Wilbur Milhous, Ph.D.
College of Public Health · Global Health

Professor

Came to USF: 2007

Contact Information:
  Office: CPH 
  E-Mail: wmilhous@health.usf.edu
  Phone: (813) 974-2079
  FAX: (813) 974-8506
Discipline:
Tropical Public Health

Specialization:
Molecular Biology and Drug Development
Microbiology
Tropical Public Health                                                   

 

Degrees:
B.S. Microbiology, Clemson University, 1972

Ph.D. Public Health, UNC Chapel Hill,  1983

Other Information:
  Milhous biosketch 

  Milhous cv




Dr.  Wilbur Kearse Milhous is newly appointed (July 9, 2007) as Associate Dean for Research at the USF College of Public Health , where he also serves as a Professor of Global Health and researcher with the USF Global Health Infectious Disease Research (GHIDR) program.  In his role as Associate Dean for Research, Dr. Milhous leads a team of more than 100 public health researchers and general faculty members and oversees the college's multimillion dollar research and training centers. USF's College of Public Health was the first accredited school of public health in Florida. In 2006, the college was the recipient of more than $16 million in external funding alone, building its research base with awards for public health preparedness, bioterrorism surveillance, community-based marketing and community engagement. Under Dr. Milhous' leadership, the college is focused on key areas of research that include health disparities, maternal and child health, and global health.

While Dr. Milhous is new to USF, he brings 26 years of global health experience.  Prior to joining the USF College of Public Health, Dr. Milhous served as Research Coordinator for the Military Infectious Disease Research Program and Chief Science Officer at the Walter Reed Army Institute of Research (WRAIR) in Maryland and the overseas labs in Thailand, Kenya, Peru, Ghana, and Australia.   At WRAIR, the nation's oldest school of public health and preventive medicine and the largest biomedical research facility in the DoD, he directed translational research and became an internationally recognized leader in the field of malaria chemotherapy.  He has made a name for himself in translational research with his ability to move drugs from the early stages of research into clinical trials in the field and regulatory approval by assembling and directing multidisciplinary research.  While assigned to Brazil he directed clinical trials for Malarone-Malaria and Sitamoquine-Leishmaniasis and his integrated process team recently filed an IND intravenous artesunate and made it available for compassionate use at the CDC.

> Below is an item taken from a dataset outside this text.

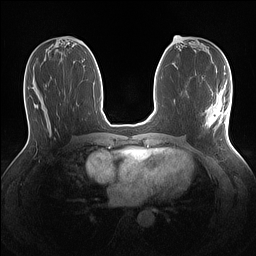
Breast MRI (dynamic contrast-enhanced), one axial slice. Position 61 of 160 along the scan axis. Dynamic contrast-enhanced series, time point 2 of 7 at this slice position (early post-contrast). 1.5 T. TE 1.4 ms, TR 5 ms. 1.1 mm slice thickness. 256 × 256 image matrix. Female patient.
Structures marked on this image (semi-automatically segmented with operator editing):
- enhancing-tissue mask used for the functional tumour volume (all voxels passing the contrast-enhancement thresholds inside the analysis volume; usually the tumour): bounding box (x1, y1, x2, y2) in pixels: (205, 88, 229, 127)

Dr. Milhous is a Fellow of the Academy and Diplomat of American Board of Medical Microbiology. With appointments in Preventive Medicine and Microbiology & Immunology at Uniformed Services University, he served as an instructor for medical students, graduate students, clinical pharmacology & infectious disease fellows. As a senior National Research Council advisor, he has a robust research and publication record (8 patents, 120 manuscripts & 12 book chapters).  The majority of his publications have international authorship including recent drug resistance observations in Fogarty sponsored research in West Africa.  He has served as PI, Co-PI or senior advisor of multiple research grant awards from the National Institutes of Allergy and Infectious Disease (NIAID), World Health Organization (WHO), and the Medicines for Malaria Venture (MMV).

Dr. Milhous is an advisory board member to numerous international organizations and his research awards include the Gorgas Medal for Distinguished Work in Preventive Medicine, the Ashford Medal for Distinguished Work in Tropical Medicine and two USA R&D Achievement Awards for novel therapeutics. He obtained his PhD from the University of North Carolina & received the Greenberg Award in a school-wide competition for doctoral research.  Dr. Milhous began his public health career as a registered specialist in Public Health and Medical Microbiology at military hospitals in Louisiana and North Carolina, and underwent post graduate specialty training at National Institutes of Allergy and Infectious Disease (NIAID), Centers for Disease Control (CDC) and Duke University.